I was put in a lovely room which faces the main road. ARRGHHH. But, and this is why I continue to stay at The Windsor Hotel, Amargh street in Christchurch. At 9:30 pm I was found a quiet room - no fuss, much sorries and much smiles. I love this place!!

Then I discovered I'd brought the brown envelop which I'd thought contained the proofs for More English Basics only to discover it was an old envelope of the final proofs of Banquo's Son. That's was, like, so last year. Sigh! No chance of doing any proper work on the night before conference, eh?

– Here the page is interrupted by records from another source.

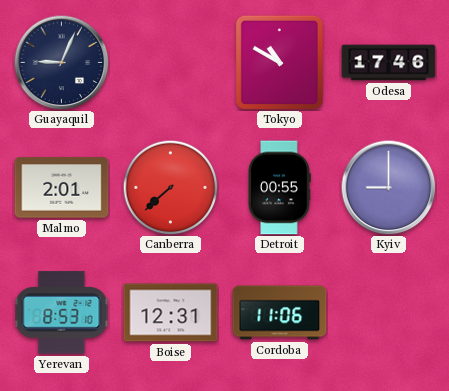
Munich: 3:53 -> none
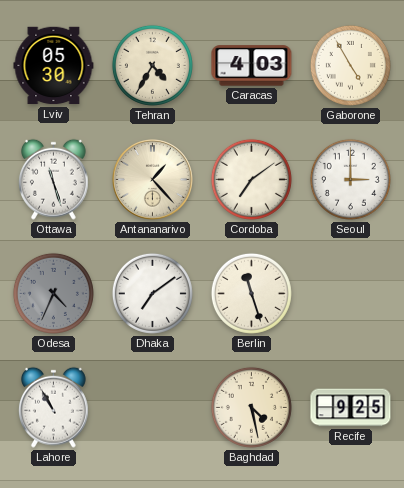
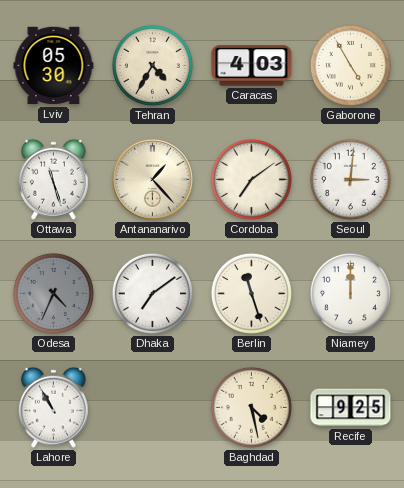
Seoul: 3:00 -> 3:01
Niamey: none -> 12:00
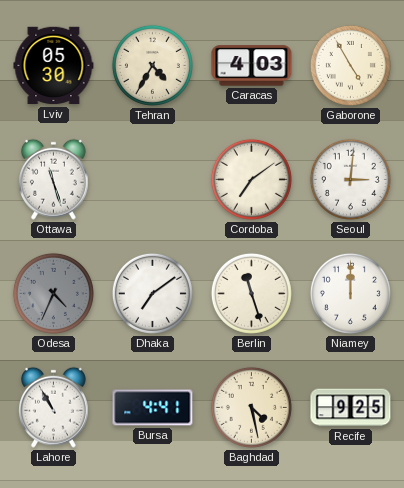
Antananarivo: 1:23 -> none
Bursa: none -> 4:41
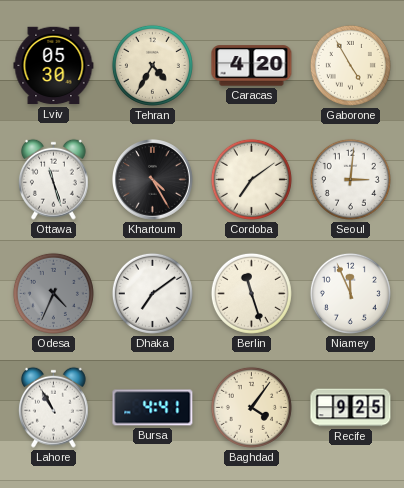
Caracas: 4:03 -> 4:20
Khartoum: none -> 4:25
Niamey: 12:00 -> 11:56
Baghdad: 4:28 -> 4:06
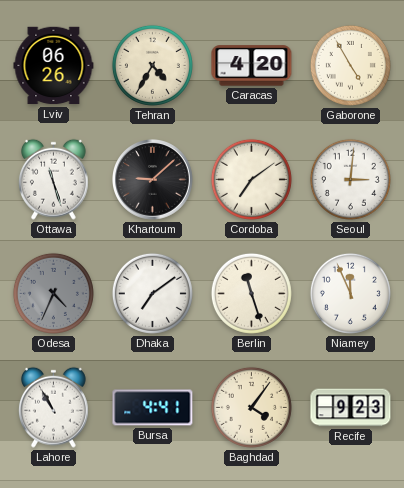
Lviv: 05:30 -> 06:26
Khartoum: 4:25 -> 9:08
Recife: 9:25 -> 9:23
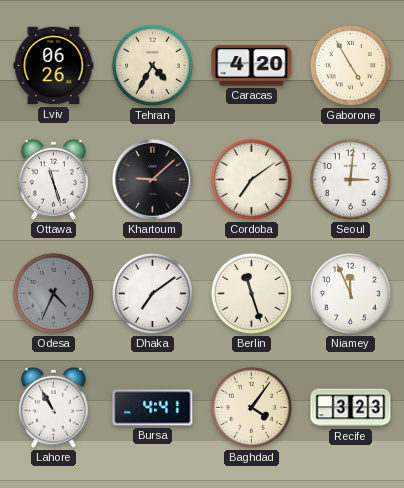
Recife: 9:23 -> 3:23
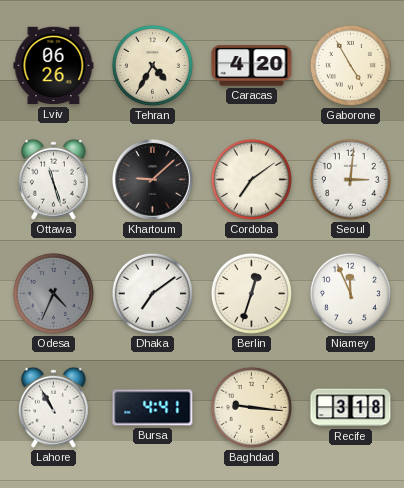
Berlin: 11:27 -> 12:33
Baghdad: 4:06 -> 9:16
Recife: 3:23 -> 3:18
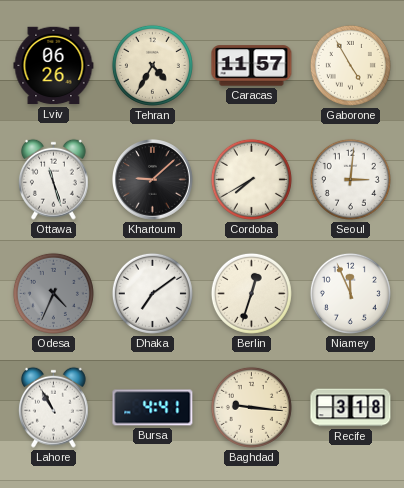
Caracas: 4:20 -> 11:57
Cordoba: 7:09 -> 7:40
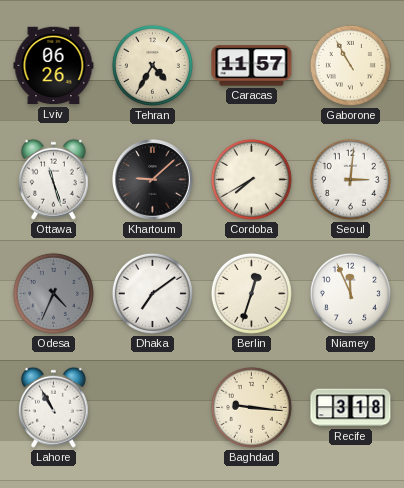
Gaborone: 4:55 -> 10:55
Bursa: 4:41 -> none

So, though I cannot work on the third proofs nor the display, I am happy to be here even though I miss my husband and doggies back in Dunedin, my eldest in Powell River, Canada and my youngest over the Port Hills, in Akaroa.

Me, this is too much for one day. I'm off to bed. The writing will happen later.

Monday, July 5, 2010

Getting into the groove for Book Three: Birthright

Read One day by David Nicholls - lost sleep. Tears. Writing time. House work time.

Watched Autumn Rush.

Lost time, tears and writing time

Off to English Conference tomorrow worried if my hands-on presentation will be of interest but also how to handle Flea's broken heart.

Wahhh. Think: Tess of the d'ubervilles. Think: Romeo and Juliet. Think; Wuthering Heights BUT BUT BUT I want a happy ending for my storing. Wahhhhh

Friday, July 2, 2010

Okay - I'm back again. Couldn't resist

Have been doing a lot thinking about this writing business. And, appreciating people like Maureen Crisp who trawls though cyberspace to bring us wonderful tidbits (many I pass onto my writing group).

I have been thinking about how hard it is being a writer. Oh, no: not the starving on the street writer. My accountant is well pleased with my royalty income this past financial year - it is way above the average NZ wage. (but, unlike some dodgy financial gurus, I'm not swanning it on a pacific island - my dosh got spent very quickly with the demands of a bad year filled with many 'raining days').

See, it's hard because, not only do we have to write the damn books, we have to market them, promote them, put lots of energies into getting our face and our work out there. Publishing houses have only so much time and money.

The wonderfully talented goddess who also writes great crime novels, Vanda Symon, is, I am very proud to say, a very dear friend. Last night, we were chewing the cud about the above. (it was because we've both finished! the latest project) Vanda is tireless (as am I, people might say) and generous. We both do it as do many many NZ writers, because we want to and want to make the world smile and laugh and cry and sigh and be a better place.

The reason I've been thinking about all of this is because I'm putting together a visual display of the journey of the trilogy for next weeks NZATE English conference in Christchurch. I offered the idea because I thought English teachers might find it a little bit interesting to see what goes into the development of what I'm doing. From that very first email sent to the most wonderful Vicki Marsdon of Penguin (sent in a bit of grump cos she's said no to something else) to choosing the covers (another bone of contention) to the piles and piles of research documents I went through.

Of course, it's all been happily ever after material: short listed for the NZ Post Childrens Book Awards and now the LIANZA, on the best sellers lists, me scooped up by a NYC literary agent.... and I'm not complaining. Just saying, any reward is hard earned. Very hard earned.